Open eypros opened 3 days ago
Hi!
When you look for inference do you refer to using the fine-tuned decoders (+ LoRA) on Pascal VOC and ADE20k using the ViT-L DINOv2 weights? In explanation.ipynb
in the root of the project I have some examples of how to use this combination. For example,
import torch
from dino_finetune import DINOV2EncoderLoRA
encoder = torch.hub.load(repo_or_dir="facebookresearch/dinov2", model=f"dinov2_vitl14_reg").cuda()

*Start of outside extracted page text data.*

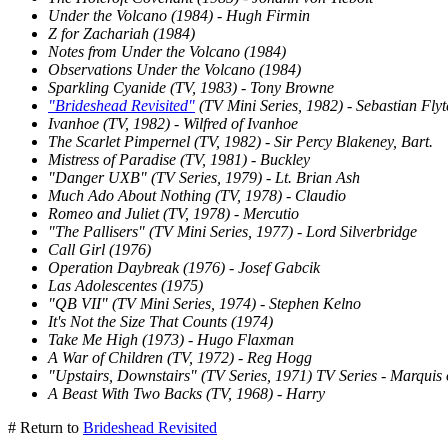
Under the Volcano (1984) - Hugh Firmin
Z for Zachariah (1984)
Notes from Under the Volcano (1984)
Observations Under the Volcano (1984)
Sparkling Cyanide (TV, 1983) - Tony Browne
"Brideshead Revisited"
(TV Mini Series, 1982) - Sebastian Flyt
Ivanhoe (TV, 1982) - Wilfred of Ivanhoe
The Scarlet Pimpernel (TV, 1982) - Sir Percy Blakeney, Bart.
Mistress of Paradise (TV, 1981) - Buckley
"Danger UXB" (TV Series, 1979) - Lt. Brian Ash
Much Ado About Nothing (TV, 1978) - Claudio
Romeo and Juliet (TV, 1978) - Mercutio
"The Pallisers" (TV Mini Series, 1977) - Lord Silverbridge
Call Girl (1976)
Operation Daybreak (1976) - Josef Gabcik
Las Adolescentes (1975)
"QB VII" (TV Mini Series, 1974) - Stephen Kelno
It's Not the Size That Counts (1974)
Take Me High (1973) - Hugo Flaxman
A War of Children (TV, 1972) - Reg Hogg
"Upstairs, Downstairs" (TV Series, 1971) TV Series - Marquis 
A Beast With Two Backs (TV, 1968) - Harry
# Return to
Brideshead Revisited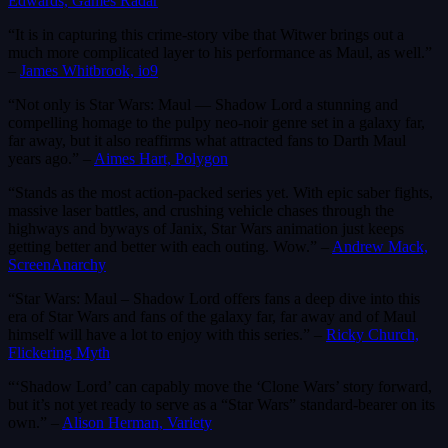
Edwards, Games Radar
“It is in capturing this crime-story vibe that Witwer brings out a
much more complicated layer to his performance as Maul, as well.”
–
James Whitbrook, io9
“Not only is Star Wars: Maul — Shadow Lord a stunning and
compelling homage to the pulpy neo-noir genre set in a galaxy far,
far away, but it also reaffirms what attracted fans to Darth Maul
years ago.” –
Aimes Hart, Polygon
“Stands as the most action-packed series yet. With epic saber fights,
massive laser battles, and crushing vehicle chases through the
highways and byways of Janix, Star Wars animation just keeps
getting better and better with each outing. Wow.” –
Andrew Mack,
ScreenAnarchy
“Star Wars: Maul – Shadow Lord offers fans a deep dive into this
era of Star Wars and fans of the galaxy far, far away and of Maul
himself will have a lot to enjoy with this series.” –
Ricky Church,
Flickering Myth
“‘Shadow Lord’ can capably move the ‘Clone Wars’ story forward,
but it’s not yet ready to serve as a “Star Wars” standard-bearer on its
own.” –
Alison Herman, Variety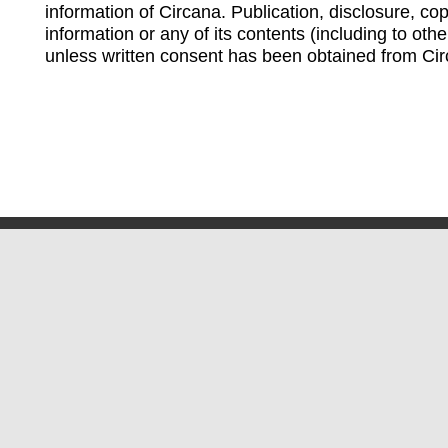
information of Circana. Publication, disclosure, copy
information or any of its contents (including to othe
unless written consent has been obtained from Cir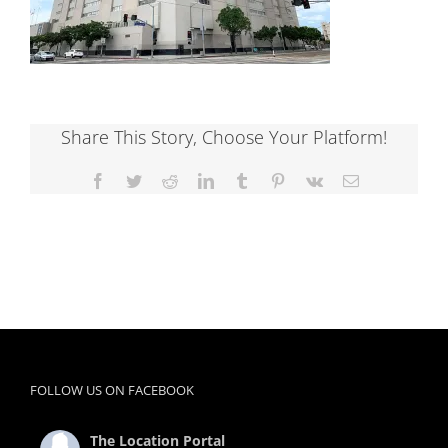
Share This Story, Choose Your Platform!
Facebook
Twitter
Reddit
LinkedIn
Tumblr
Pinterest
Vk
Email
FOLLOW US ON FACEBOOK
The Location Portal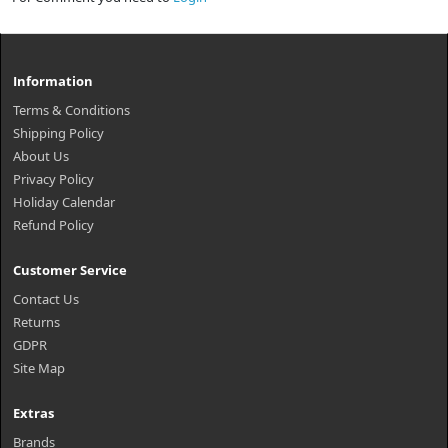
Information
Terms & Conditions
Shipping Policy
About Us
Privacy Policy
Holiday Calendar
Refund Policy
Customer Service
Contact Us
Returns
GDPR
Site Map
Extras
Brands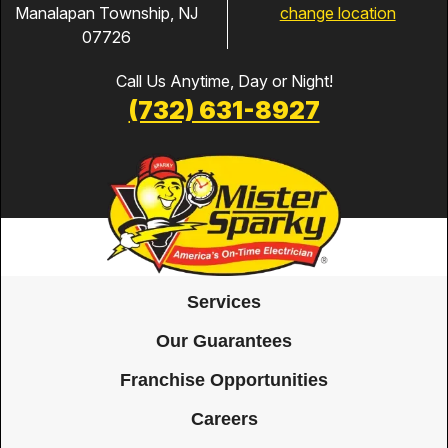
change location
Manalapan Township, NJ
07726
Call Us Anytime, Day or Night!
(732) 631-8927
Services
Our Guarantees
Franchise Opportunities
Careers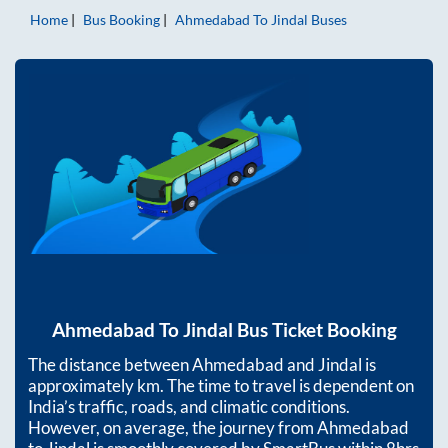
Home
Bus Booking
Ahmedabad
To
Jindal
Buses
Ahmedabad
To
Jindal
Bus Ticket Booking
The distance between
Ahmedabad
and
Jindal
is
approximately
km. The time to travel is dependent on
India’s traffic, roads, and climatic conditions.
However, on average, the journey from
Ahmedabad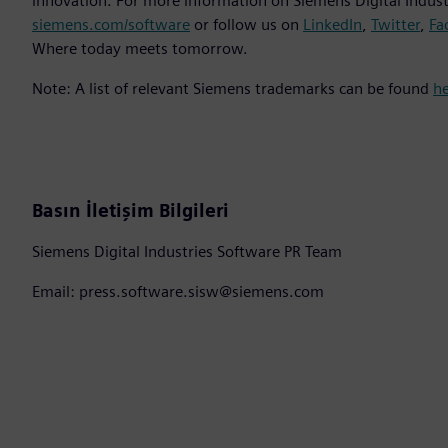
innovation. For more information on Siemens Digital Industr
siemens.com/software
or follow us on
LinkedIn
,
Twitter
,
Fa
Where today meets tomorrow.
Note: A list of relevant Siemens trademarks can be found
h
Basın İletişim Bilgileri
Siemens Digital Industries Software PR Team
Email: press.software.sisw@siemens.com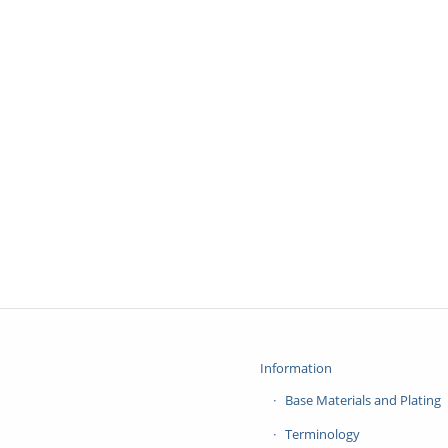
Information
Base Materials and Plating
Terminology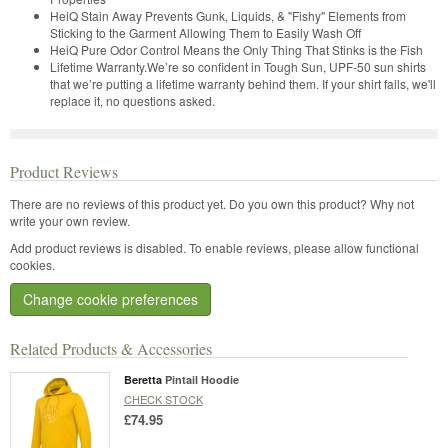
HeiQ Stain Away Prevents Gunk, Liquids, & "Fishy" Elements from
Sticking to the Garment Allowing Them to Easily Wash Off
HeiQ Pure Odor Control Means the Only Thing That Stinks is the Fish
Lifetime Warranty.We’re so confident in Tough Sun, UPF-50 sun shirts
that we’re putting a lifetime warranty behind them. If your shirt fails, we'll
replace it, no questions asked.
Product Reviews
There are no reviews of this product yet.
Do you own this product? Why not
write your own review.
Add product reviews is disabled. To enable reviews, please allow functional
cookies.
Change cookie preferences
Related Products & Accessories
Beretta
Pintail Hoodie
CHECK STOCK
£74.95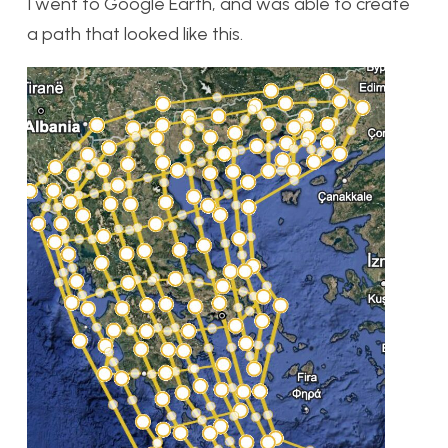
I went to Google Earth, and was able to create
a path that looked like this.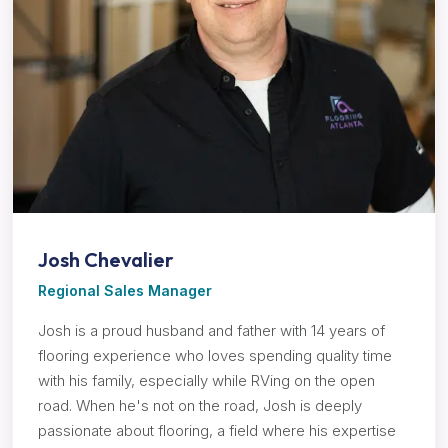
Josh Chevalier
Regional Sales Manager
Josh is a proud husband and father with 14 years of
flooring experience who loves spending quality time
with his family, especially while RVing on the open
road. When he's not on the road, Josh is deeply
passionate about flooring, a field where his expertise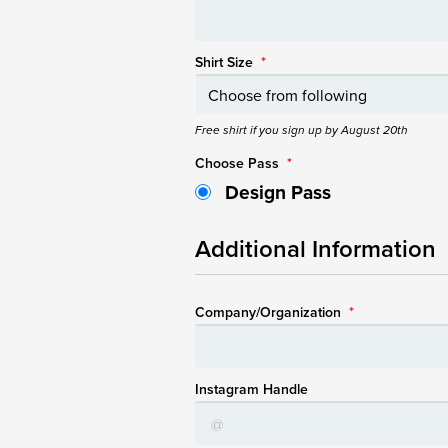
Shirt Size
*
Free shirt if you sign up by August 20th
Choose Pass
*
Design Pass
Additional Information
Company/Organization
*
Instagram Handle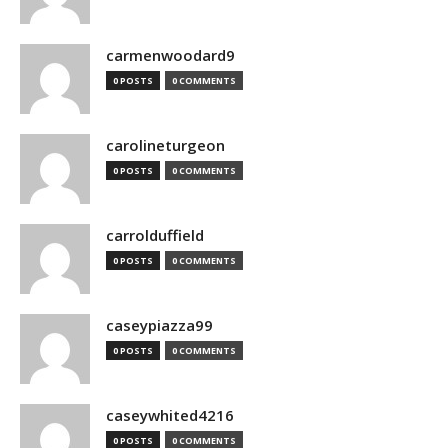
carmenwoodard9
0 POSTS
0 COMMENTS
carolineturgeon
0 POSTS
0 COMMENTS
carrolduffield
0 POSTS
0 COMMENTS
caseypiazza99
0 POSTS
0 COMMENTS
caseywhited4216
0 POSTS
0 COMMENTS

dino_lora = DINOV2EncoderLoRA(
encoder=encoder,
r=3, # These are the same settings used in training
emb_dim=1024, # The large ViT embedding dim
img_dim=(308, 308), # For ease of use rescaling to a valid patch dimension
n_classes=21, # Number of classes in pascal VOC
use_lora=True,
).cuda()
dino_lora.load_parameters("output/base_voc_lora.pt")
dino_lora.eval()
logits = dino_lora(torch.randn(1, 3, 308, 308).cuda().float())
y_hat = torch.argmax(torch.sigmoid(logits), dim=1)
y_hat.shape # (1, 308, 308)
I am interested in utilizing your work for a project. So, the actual use include training to a custom dataset and using the model to infer masks afterwards. I couldn't find any direct information regarding the inference information.
My question is am I supposed to follow the original Dinov2 approach for inference or should I deduce the approach using the evaluation code you provide (inside the train pipeline that is)?
Can you provide a minimal, functional example for inference?